You may not trust it, but that’s a reasonable claim. Being satisfied because of early turnout statistics is not.
Quote of the Day
“We’re not going to control the pandemic,” said White House chief of staff Mark Meadows on Sunday, which is why he’s unlikely to be chief of staff come January. It’s almost like Meadows focused-groups what would be the worst possible message a week before the election ends. Trump saying in the debate that we would “have to learn to live with” the virus approaches this level of political malpractice, but somehow this presents as worse. The Biden campaign pounced, and rightly so.
• We keep setting record highs for case counts, I’m assuming we’ll go over 100,000/day within weeks. • No economic relief in sight. • Just as bad on the case levels in Europe, which actually does signify the relative nature of countries “doing a good job.” Of course, Europe’s on its second wave and the U.S. is on its third. • The Trump administration wanted to give early vaccine access to mall Santas as part of an ad campaign. Really! • Capitalism after the pandemic. • Here’s a relief spending tracker from the Project on Government Oversight.
Days Until the Election
Today I Learned, Election Edition
- Mike Pence’s top aides have COVID and he’s still campaigning. He’s even still going to preside over the Senate session to confirm Amy Coney Barrett tonight. (HuffPost)
- The October surprise that was listed on the calendar was the 3rd quarter GDP release on October 29. It’s going to show 30 percent-plus growth, but that’s off the historic drop in the previous quarter. (Vox)
- The Trump executive order that could cripple an incoming Biden administration. (The Independent)
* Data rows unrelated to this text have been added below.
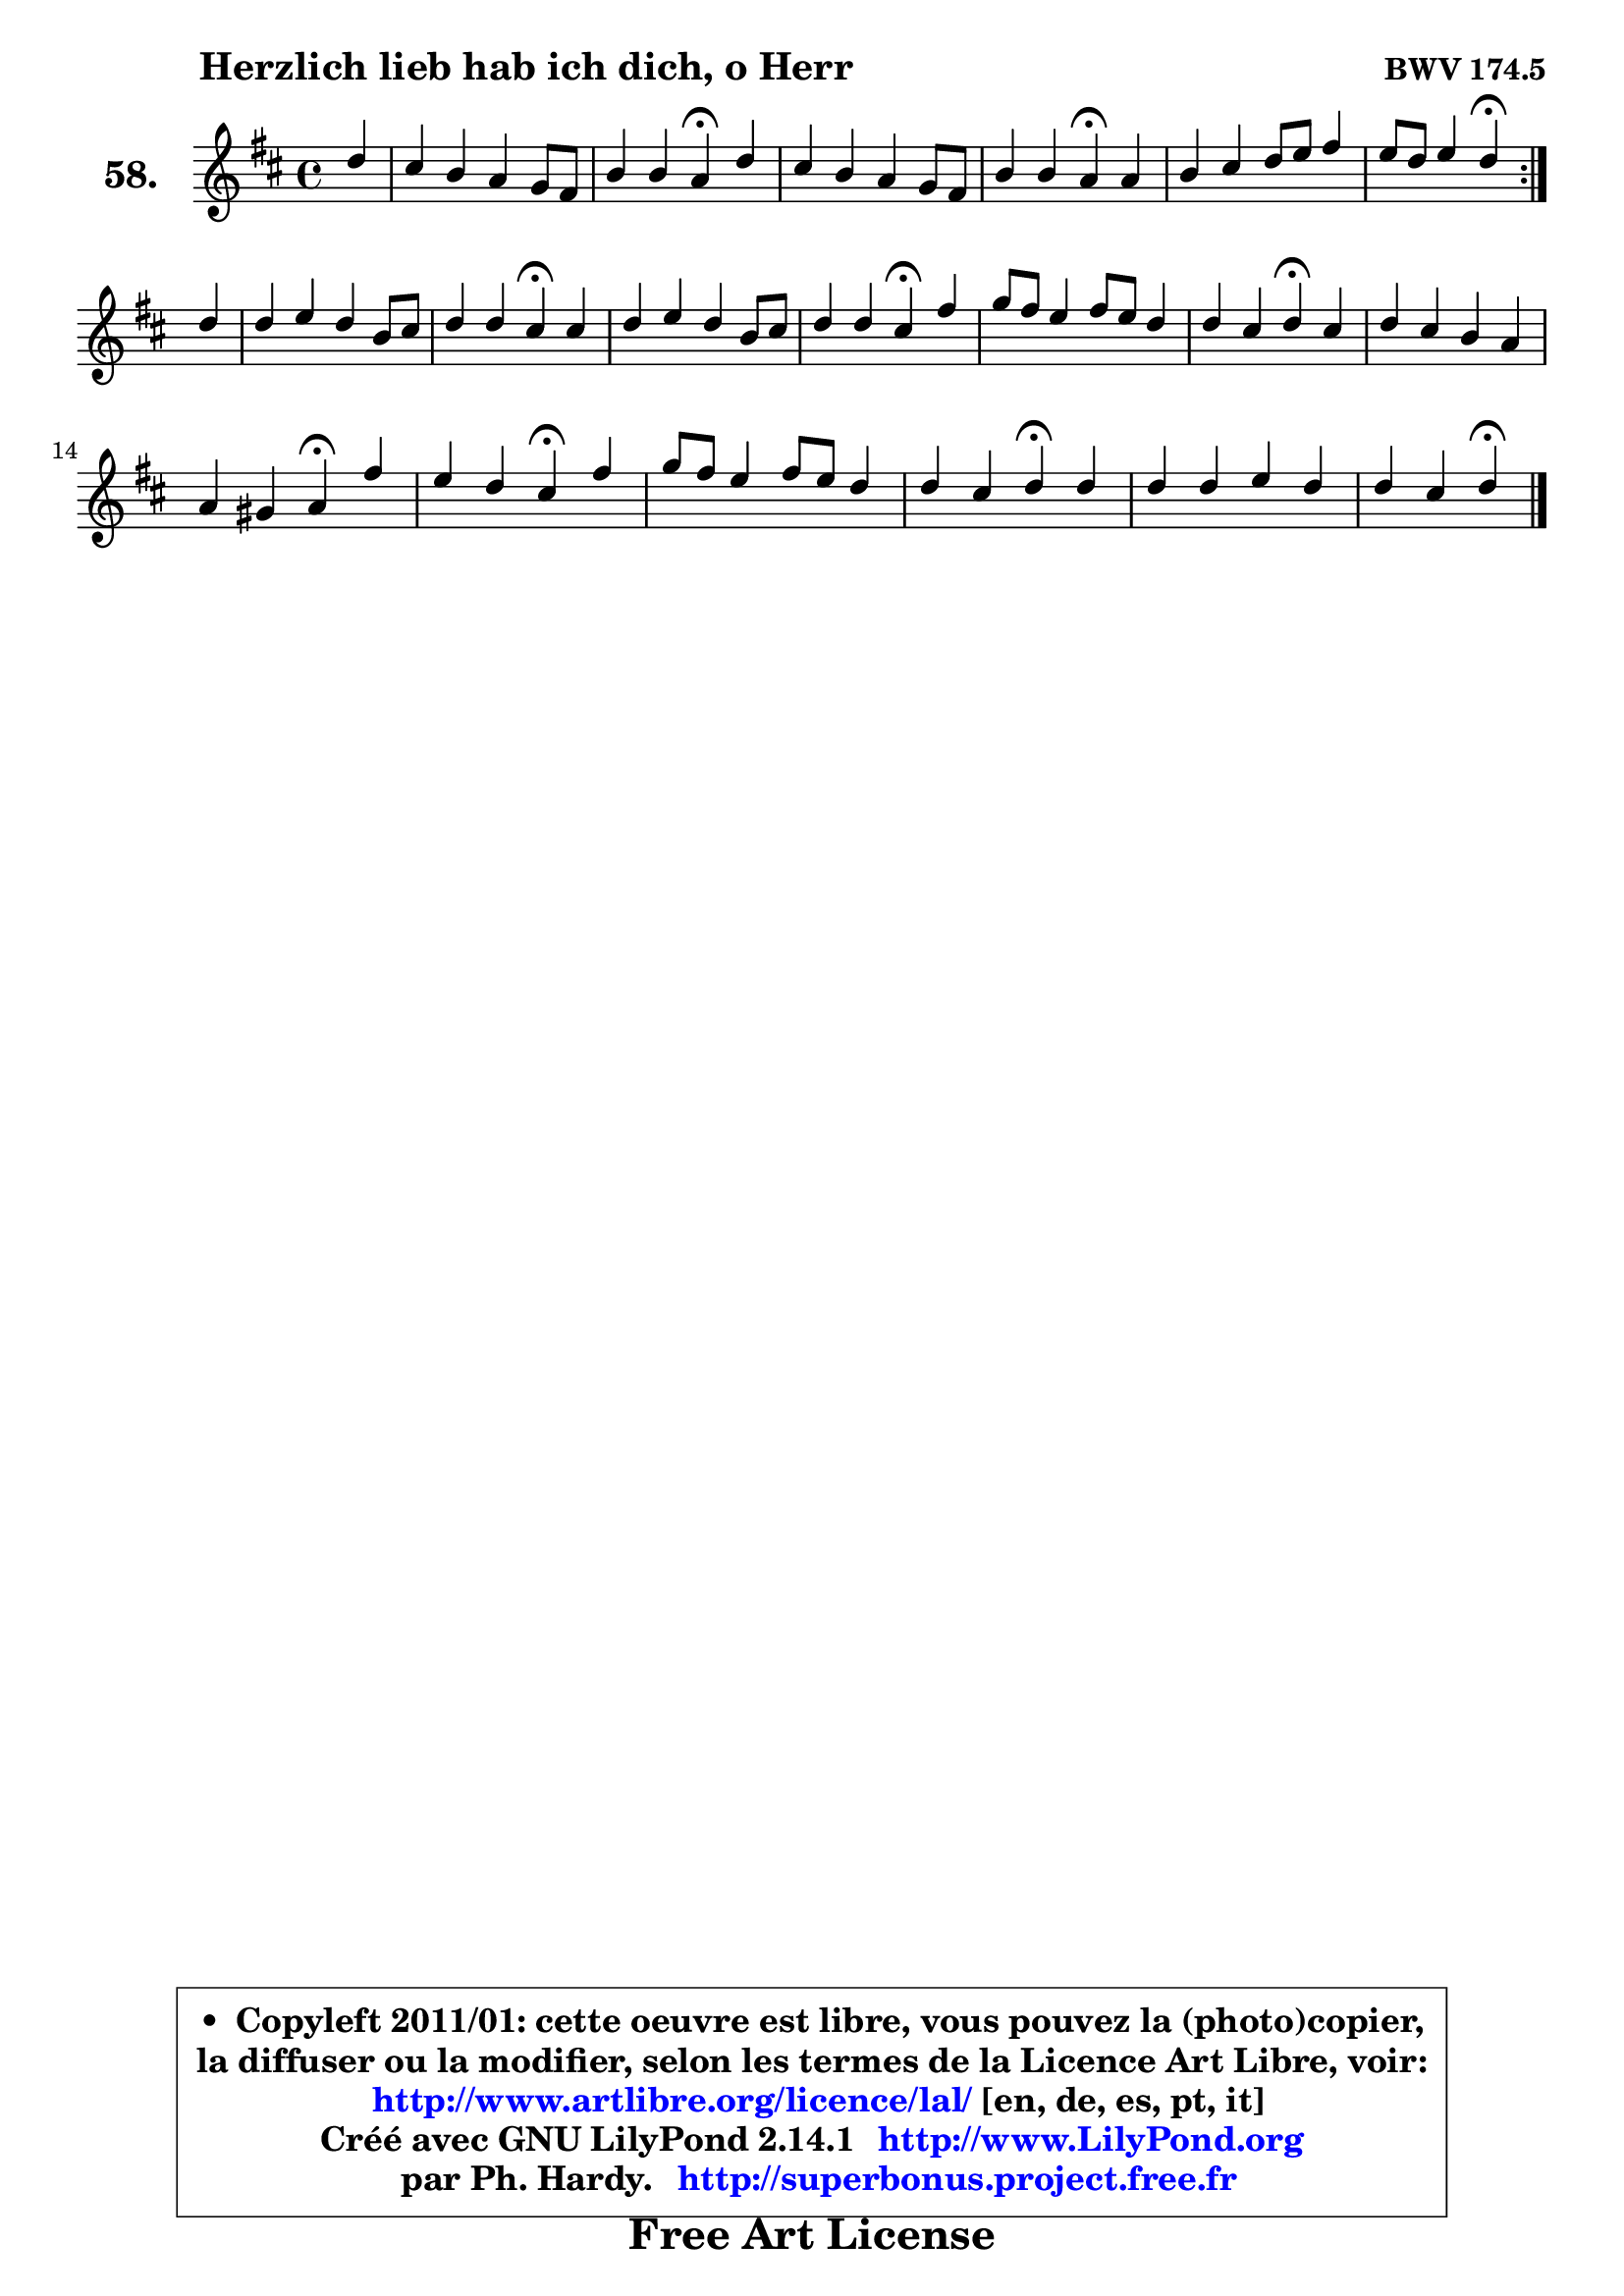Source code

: 
\version "2.14.1"

    \paper {
%	system-system-spacing #'padding = #0.1
%	score-system-spacing #'padding = #0.1
%	ragged-bottom = ##f
%	ragged-last-bottom = ##f
	}

    \header {
      opus = \markup { \bold "BWV 174.5" }
      piece = \markup { \hspace #9 \fontsize #2 \bold "Herzlich lieb hab ich dich, o Herr" }
      maintainer = "Ph. Hardy"
      maintainerEmail = "superbonus.project@free.fr"
      lastupdated = "2011/Jul/20"
      tagline = \markup { \fontsize #3 \bold "Free Art License" }
      copyright = \markup { \fontsize #3  \bold   \override #'(box-padding .  1.0) \override #'(baseline-skip . 2.9) \box \column { \center-align { \fontsize #-2 \line { • \hspace #0.5 Copyleft 2011/01: cette oeuvre est libre, vous pouvez la (photo)copier, } \line { \fontsize #-2 \line {la diffuser ou la modifier, selon les termes de la Licence Art Libre, voir: } } \line { \fontsize #-2 \with-url #"http://www.artlibre.org/licence/lal/" \line { \fontsize #1 \hspace #1.0 \with-color #blue http://www.artlibre.org/licence/lal/ [en, de, es, pt, it] } } \line { \fontsize #-2 \line { Créé avec GNU LilyPond 2.14.1 \with-url #"http://www.LilyPond.org" \line { \with-color #blue \fontsize #1 \hspace #1.0 \with-color #blue http://www.LilyPond.org } } } \line { \hspace #1.0 \fontsize #-2 \line {par Ph. Hardy. } \line { \fontsize #-2 \with-url #"http://superbonus.project.free.fr" \line { \fontsize #1 \hspace #1.0 \with-color #blue http://superbonus.project.free.fr } } } } } }

	  }

  guidemidi = {
	\repeat volta 2 {
        r4 |
        R1 |
        r2 \tempo 4 = 30 r4 \tempo 4 = 78 r4 |
        R1 |
        r2 \tempo 4 = 30 r4 \tempo 4 = 78 r4 |
        R1 |
        r2 \tempo 4 = 30 r4 \tempo 4 = 78 } %fin du repeat
        r4 |
        R1 |
        r2 \tempo 4 = 30 r4 \tempo 4 = 78 r4 |
        R1 |
        r2 \tempo 4 = 30 r4 \tempo 4 = 78 r4 |
        R1 |
        r2 \tempo 4 = 30 r4 \tempo 4 = 78 r4 |
        R1 |
        r2 \tempo 4 = 30 r4 \tempo 4 = 78 r4 |
        r2 \tempo 4 = 30 r4 \tempo 4 = 78 r4 |
        R1 |
        r2 \tempo 4 = 30 r4 \tempo 4 = 78 r4 |
        R1 |
        r2 \tempo 4 = 30 r4 
	}

  upper = {
	\time 4/4
	\key d \major
	\clef treble
	\partial 4
	\voiceOne
	<< { 
	% SOPRANO
	\set Voice.midiInstrument = "acoustic grand"
	\relative c'' {
	\repeat volta 2 {
        d4 |
        cis4 b a g8 fis |
        b4 b a4\fermata d |
        cis4 b a g8 fis |
        b4 b a\fermata a |
        b4 cis4 d8 e fis4 |
        e8 d e4 d\fermata } %fin du repeat
\break
        d4 |
        d4 e d b8 cis |
        d4 d cis\fermata cis |
        d4 e d b8 cis |
        d4 d cis\fermata fis |
        g8 fis e4 fis8 e d4 |
        d4 cis d4\fermata cis |
        d4 cis b a |
\break
        a4 gis a\fermata fis' |
        e4 d cis\fermata fis |
        g8 fis e4 fis8 e d4 |
        d4 cis d\fermata d |
        d4 d e d |
        d4 cis d4\fermata
        \bar "|."
	} % fin de relative
	}

%	\context Voice="1" { \voiceTwo 
%	% ALTO
%	\set Voice.midiInstrument = "acoustic grand"
%	\relative c' {
%	\repeat volta 2 {
%        fis4 |
%        e8 fis g fis e4 d |
%        d4 d d fis8 eis |
%        fis8 e! d e fis e d fis |
%        fis4 eis fis fis8 e! |
%        d8 b' a g fis g a b |
%        e,8 fis g4 fis4 } %fin du repeat
%        a4 |
%        a8 g8 ~ g fis fis4 e |
%        e4 e e e |
%        fis4 g fis e |
%        d8 e fis4 fis fis |
%        e4 e a8 g fis4 |
%        e4 e fis g |
%        fis4 e8 fis gis4 fis |
%        fis4 e e d' |
%        ais4 b ais cis |
%        b4 b8 a a4 a |
%        e4 fis fis a |
%        a4 g8 fis g4 fis |
%        e8 d e4 fis 
%        \bar "|."
%	} % fin de relative
%	\oneVoice
%	} >>
 >>
	}

    lower = {
	\time 4/4
	\key d \major
	\clef bass
	\partial 4
	\voiceOne
	<< { 
	% TENOR
	\set Voice.midiInstrument = "acoustic grand"
	\relative c' {
	\repeat volta 2 {
        a8 b |
        cis4 d e8 a, a4 |
        a4 g fis fis8 gis |
        a4 b cis d8 cis |
        b4 cis cis d8 cis |
        b8 g' fis e d4 d |
        d4 cis a4 } %fin du repeat
        fis'8 e |
        d4 cis b8 cis d4 |
        gis,8 a b4 a a |
        a4 a a g |
        fis4 b ais b |
        b4 cis cis d8 cis |
        b4 a a e' |
        a,8 b cis4 d cis |
        b4 b cis a8 b |
        cis4 fis, fis' fis8 e |
        d4 e d d8 cis |
        b4 cis b d8 c |
        b4 b b8 a a4 |
        a4 a a4
        \bar "|."
	} % fin de relative
	}
	\context Voice="1" { \voiceTwo 
	% BASS
	\set Voice.midiInstrument = "acoustic grand"
	\relative c {
	\repeat volta 2 {
        d4 |
        a4 b cis d |
        g,8 a b cis d4\fermata b4 |
        fis'4 g! a b8 a |
        gis4 cis, fis\fermata d |
        g4 a b a8 g |
        a4 a, d4\fermata } %fin du repeat
        d'8 cis |
        b4 ais b8 a! gis fis |
        e8 fis gis e a4\fermata a8 g |
        fis8 e d cis d4 e |
        b8 cis d e fis4\fermata dis |
        e4 a!8 g fis4 b8 a |
        gis4 a d,\fermata e4 |
        fis8 gis a4 eis fis8 eis8 |
        dis4 e a,\fermata d4 |
        cis4 b fis'\fermata ais4 |
        b4 cis d fis, |
        gis4 ais b4\fermata fis |
        g!8 a! b4 cis, d |
        a'4 a, d\fermata
        \bar "|."
	} % fin de relative
	\oneVoice
	} >>
	}


    \score { 

	\new PianoStaff <<
	\set PianoStaff.instrumentName = \markup { \bold \huge "58." }
	\new Staff = "upper" \upper
%	\new Staff = "lower" \lower
	>>

    \layout {
%	ragged-last = ##f
	   }

         } % fin de score

  \score {
\unfoldRepeats { << \guidemidi \upper >> }
    \midi {
    \context {
     \Staff
      \remove "Staff_performer"
               }

     \context {
      \Voice
       \consists "Staff_performer"
                }

     \context { 
      \Score
      tempoWholesPerMinute = #(ly:make-moment 78 4)
		}
	    }
	}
- Nancy Pelosi will seek re-election as House Speaker. (Washington Post)
- The most expensive ballot measure in history, Prop 22 in California—which would create a special labor law for Uber and Lyft—has the polling trajectory of a ballot measure that loses. (Los Angeles Times)
- Laid-off workers now making beating Trump their full-time job. (HuffPost)
- Lou Dobbs hates Lindsey Graham, is actively campaigning to oust him. (The Wrap)
* Early voting numbers above are from October 29 at 11 AM ET.